See: www.DavidLynchFoundation.org for other educational programs and especially programs for war veterans dealing with PTSD.
If this is properly assessed as a program for managing stress in the young and increasing positive outcomes in health and social behaviour it will be found to be a very useful addition to the educational and support initiatives already recommended by the Human Rights Commission Review.
How TM fits in a military setting
A recent assessment study published in the journal Military Medicine (Vol 176, Number 11, November 2011 – pp 1232-1242) evaluated different modalities for enhancing soldier resilience, which is defined as comprising physical, emotional, spiritual, social, and family life.
Overview of Outcome Data of Potential Meditation Training for Soldier Resilience
Author: Col. Brian Rees
ABSTRACT In order to identify potential training to enhance comprehensive soldier fitness, this analysis searched MEDLINE via PubMed and elsewhere for 33 reasonably significant modalities, screening over 11,500 articles for relevance regarding soldier resilience. Evaluation of modalities that are exclusively educational or cognitive/behavioural in nature is deferred. Using the volume and quality of research over 40 parameters distributed among the five domains of resilience (physical, emotional, spiritual, social, and family life), these data allow culling of most of the meditative modalities and discrimination among the remaining techniques. The resulting order of merit is Transcendental Meditation, mindfulness, and progressive muscle relaxation. Transcendental Meditation, mindfulness, and progressive muscle relaxation, in that order, have the most supporting data. Fortuitously, they also represent a cross section of the domain of techniques
regarded as meditation, stress management, or relaxation, with three very different mechanisms of action. They are suitable potential options for improving soldier resilience
See the full study at this link:
Adding to the Recommendations.
It would be simple to implement the program at ADFA. Trained TM teachers would present an overview of the benefits in an Introductory talk. Students would be given the opportunity to learn if they wished, by appointment made at a second talk followed by a personal interview with a teacher. Instruction is in a standardised course, with one-on-one initial instruction in the technique, then subsequent meetings held in a group. This is a valuable way to validate the experience and strengthen the understanding of the students. Individual and group follow-up sessions are arranged over the subsequent weeks and months.

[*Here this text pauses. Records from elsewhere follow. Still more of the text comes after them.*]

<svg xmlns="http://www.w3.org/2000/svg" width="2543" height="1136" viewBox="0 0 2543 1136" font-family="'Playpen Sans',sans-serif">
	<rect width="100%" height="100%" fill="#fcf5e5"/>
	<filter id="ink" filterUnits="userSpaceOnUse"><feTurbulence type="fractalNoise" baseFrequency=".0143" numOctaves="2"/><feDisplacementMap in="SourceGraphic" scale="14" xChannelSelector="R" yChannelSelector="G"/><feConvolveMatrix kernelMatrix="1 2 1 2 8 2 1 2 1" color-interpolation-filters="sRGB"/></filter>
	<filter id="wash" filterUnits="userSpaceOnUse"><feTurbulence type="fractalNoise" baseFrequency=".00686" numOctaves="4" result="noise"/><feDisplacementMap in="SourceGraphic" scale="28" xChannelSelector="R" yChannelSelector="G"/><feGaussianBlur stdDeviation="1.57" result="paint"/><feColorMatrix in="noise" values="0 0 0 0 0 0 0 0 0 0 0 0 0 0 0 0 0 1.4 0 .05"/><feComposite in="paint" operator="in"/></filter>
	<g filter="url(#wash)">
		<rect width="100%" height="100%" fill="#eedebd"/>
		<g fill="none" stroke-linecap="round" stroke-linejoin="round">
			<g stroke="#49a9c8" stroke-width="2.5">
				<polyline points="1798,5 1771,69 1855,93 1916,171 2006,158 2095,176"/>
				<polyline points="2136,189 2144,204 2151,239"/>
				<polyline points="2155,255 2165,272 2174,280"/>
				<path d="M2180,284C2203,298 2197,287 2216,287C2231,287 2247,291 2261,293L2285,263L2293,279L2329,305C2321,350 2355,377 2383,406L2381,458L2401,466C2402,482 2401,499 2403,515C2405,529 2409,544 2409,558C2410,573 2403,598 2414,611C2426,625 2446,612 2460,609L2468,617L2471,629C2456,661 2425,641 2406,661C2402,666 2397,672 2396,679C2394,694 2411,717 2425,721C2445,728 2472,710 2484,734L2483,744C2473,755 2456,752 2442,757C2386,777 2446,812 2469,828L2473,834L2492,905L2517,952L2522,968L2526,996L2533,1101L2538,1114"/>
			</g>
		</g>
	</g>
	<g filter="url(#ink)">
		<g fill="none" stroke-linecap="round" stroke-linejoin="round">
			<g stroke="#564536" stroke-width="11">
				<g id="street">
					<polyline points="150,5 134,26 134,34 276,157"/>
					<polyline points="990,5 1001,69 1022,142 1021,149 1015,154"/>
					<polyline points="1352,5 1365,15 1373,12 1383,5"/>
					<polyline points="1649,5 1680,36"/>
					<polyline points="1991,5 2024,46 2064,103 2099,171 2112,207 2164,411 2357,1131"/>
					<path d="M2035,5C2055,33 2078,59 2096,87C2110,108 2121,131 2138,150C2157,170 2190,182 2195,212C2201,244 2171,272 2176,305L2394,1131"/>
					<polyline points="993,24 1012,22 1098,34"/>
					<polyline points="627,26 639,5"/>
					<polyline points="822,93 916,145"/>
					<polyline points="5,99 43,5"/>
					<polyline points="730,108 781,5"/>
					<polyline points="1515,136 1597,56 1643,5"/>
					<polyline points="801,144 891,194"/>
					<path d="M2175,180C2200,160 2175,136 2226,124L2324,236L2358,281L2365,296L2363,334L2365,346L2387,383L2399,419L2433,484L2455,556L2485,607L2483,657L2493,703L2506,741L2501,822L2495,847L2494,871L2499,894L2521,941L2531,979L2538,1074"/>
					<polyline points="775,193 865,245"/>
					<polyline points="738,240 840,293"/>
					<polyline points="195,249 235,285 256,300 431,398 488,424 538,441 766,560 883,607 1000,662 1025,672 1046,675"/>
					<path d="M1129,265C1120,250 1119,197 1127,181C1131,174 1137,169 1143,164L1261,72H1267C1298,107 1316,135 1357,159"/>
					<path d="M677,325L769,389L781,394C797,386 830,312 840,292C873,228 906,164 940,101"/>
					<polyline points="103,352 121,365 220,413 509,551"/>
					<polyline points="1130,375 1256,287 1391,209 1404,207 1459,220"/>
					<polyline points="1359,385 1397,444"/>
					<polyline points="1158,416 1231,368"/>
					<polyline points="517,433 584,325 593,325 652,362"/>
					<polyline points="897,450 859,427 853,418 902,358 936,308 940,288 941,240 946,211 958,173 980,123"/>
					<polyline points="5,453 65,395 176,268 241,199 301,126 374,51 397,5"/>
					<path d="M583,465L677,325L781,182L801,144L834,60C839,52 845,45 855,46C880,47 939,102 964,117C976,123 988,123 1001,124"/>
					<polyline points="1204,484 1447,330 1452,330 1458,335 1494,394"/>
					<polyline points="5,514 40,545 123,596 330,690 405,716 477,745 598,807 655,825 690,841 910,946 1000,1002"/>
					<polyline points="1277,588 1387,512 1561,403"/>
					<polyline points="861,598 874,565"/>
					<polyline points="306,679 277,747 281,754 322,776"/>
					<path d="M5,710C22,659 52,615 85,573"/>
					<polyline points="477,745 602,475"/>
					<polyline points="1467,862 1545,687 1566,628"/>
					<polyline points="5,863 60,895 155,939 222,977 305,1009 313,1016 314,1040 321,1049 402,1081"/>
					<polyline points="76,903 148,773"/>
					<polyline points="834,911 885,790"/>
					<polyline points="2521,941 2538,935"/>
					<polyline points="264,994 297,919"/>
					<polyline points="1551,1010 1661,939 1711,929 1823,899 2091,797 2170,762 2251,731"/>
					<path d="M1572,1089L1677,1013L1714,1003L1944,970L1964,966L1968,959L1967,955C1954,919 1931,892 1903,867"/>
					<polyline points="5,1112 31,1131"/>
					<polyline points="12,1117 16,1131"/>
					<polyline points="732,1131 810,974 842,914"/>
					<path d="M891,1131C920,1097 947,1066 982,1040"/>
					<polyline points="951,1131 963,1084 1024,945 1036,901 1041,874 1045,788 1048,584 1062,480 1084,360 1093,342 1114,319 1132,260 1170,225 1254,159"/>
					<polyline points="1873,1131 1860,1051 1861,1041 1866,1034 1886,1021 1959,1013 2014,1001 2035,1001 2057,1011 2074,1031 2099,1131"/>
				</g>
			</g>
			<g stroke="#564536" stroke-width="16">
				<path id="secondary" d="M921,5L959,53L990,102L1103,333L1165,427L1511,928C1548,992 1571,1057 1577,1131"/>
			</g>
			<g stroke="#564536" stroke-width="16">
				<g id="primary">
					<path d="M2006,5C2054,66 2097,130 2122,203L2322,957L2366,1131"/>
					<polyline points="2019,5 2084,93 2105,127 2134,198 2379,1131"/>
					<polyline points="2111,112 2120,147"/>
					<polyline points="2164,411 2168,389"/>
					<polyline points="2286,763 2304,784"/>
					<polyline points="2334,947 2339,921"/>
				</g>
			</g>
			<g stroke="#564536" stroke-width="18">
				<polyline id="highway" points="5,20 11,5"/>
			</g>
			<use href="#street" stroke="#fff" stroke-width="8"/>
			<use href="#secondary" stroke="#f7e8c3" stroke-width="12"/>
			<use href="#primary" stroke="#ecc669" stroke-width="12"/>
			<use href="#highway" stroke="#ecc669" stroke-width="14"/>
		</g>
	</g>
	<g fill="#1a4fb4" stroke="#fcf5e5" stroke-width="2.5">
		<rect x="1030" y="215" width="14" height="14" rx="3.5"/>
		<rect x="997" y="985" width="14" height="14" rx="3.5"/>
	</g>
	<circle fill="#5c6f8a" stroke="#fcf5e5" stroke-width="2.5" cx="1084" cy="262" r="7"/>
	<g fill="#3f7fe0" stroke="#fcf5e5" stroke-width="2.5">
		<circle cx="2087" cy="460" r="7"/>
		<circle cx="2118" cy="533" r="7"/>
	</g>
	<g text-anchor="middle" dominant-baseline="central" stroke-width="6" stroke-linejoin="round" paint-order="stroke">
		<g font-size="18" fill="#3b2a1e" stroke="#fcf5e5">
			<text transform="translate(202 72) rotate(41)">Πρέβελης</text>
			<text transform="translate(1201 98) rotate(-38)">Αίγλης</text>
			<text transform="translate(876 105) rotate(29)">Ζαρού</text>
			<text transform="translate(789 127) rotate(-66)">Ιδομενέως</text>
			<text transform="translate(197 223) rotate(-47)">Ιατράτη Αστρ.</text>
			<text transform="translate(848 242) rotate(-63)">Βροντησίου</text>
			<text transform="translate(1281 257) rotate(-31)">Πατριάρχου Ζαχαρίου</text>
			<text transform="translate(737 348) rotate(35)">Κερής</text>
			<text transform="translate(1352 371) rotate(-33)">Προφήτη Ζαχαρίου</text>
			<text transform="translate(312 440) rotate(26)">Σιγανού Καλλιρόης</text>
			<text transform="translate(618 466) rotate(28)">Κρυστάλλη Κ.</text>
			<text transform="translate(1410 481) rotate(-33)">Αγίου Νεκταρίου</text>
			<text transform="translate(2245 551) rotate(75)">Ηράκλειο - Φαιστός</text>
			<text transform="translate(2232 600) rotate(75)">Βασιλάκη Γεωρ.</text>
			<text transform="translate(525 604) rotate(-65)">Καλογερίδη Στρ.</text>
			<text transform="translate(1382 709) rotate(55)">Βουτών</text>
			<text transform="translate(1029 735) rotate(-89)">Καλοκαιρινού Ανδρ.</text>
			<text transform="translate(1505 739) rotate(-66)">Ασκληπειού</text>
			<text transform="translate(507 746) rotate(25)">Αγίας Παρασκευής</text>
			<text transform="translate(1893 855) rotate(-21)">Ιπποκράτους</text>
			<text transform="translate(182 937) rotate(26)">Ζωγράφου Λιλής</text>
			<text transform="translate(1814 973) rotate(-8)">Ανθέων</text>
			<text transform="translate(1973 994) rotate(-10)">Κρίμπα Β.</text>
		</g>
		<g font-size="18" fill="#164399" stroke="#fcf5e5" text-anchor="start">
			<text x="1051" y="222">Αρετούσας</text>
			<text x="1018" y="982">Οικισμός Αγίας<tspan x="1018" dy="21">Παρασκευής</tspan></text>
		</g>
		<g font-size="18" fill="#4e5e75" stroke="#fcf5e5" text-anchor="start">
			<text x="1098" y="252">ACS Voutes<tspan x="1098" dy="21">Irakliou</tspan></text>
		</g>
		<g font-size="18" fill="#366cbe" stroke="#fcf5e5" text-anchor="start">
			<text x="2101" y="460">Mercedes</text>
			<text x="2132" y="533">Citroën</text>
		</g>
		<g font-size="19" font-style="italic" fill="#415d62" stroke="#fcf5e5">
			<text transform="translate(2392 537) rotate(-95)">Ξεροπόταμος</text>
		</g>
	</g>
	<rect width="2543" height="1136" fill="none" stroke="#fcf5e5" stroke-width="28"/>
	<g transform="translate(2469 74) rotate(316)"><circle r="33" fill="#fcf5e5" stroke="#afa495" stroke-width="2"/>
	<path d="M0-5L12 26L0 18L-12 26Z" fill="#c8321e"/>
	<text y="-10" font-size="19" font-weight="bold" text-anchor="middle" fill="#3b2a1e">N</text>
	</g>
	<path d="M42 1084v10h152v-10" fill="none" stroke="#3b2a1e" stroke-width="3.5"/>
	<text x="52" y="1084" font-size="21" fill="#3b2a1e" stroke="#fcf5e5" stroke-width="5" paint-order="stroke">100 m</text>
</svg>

Once instructed in the technique, students meditate twice a day for 15-20 minutes. It is an added benefit to have sessions of group meditation – either formally in a class, or informally in residential setting. ADFA instructors could be trained in how to lead group meditation sessions.
The TM Program is taught by trained teachers, through a non-profit organisation. The writer of this submission teaches through that part of the organisation which is especially structured to teach women, and provide mentoring and follow-up as indicated. See www.meditationforwomen.org.au
There are special group rates for the course fee, which is usually based on a per person fee which covers all follow-up sessions. This could be discussed in detail at a later time. The TM program is a once-only investment in the health and well being of the person who learns. It is a technique for life, with cumulative benefits over a lifetime of practise.
Submitted by: Catherine Knoles, Teacher of Transcendental Meditation.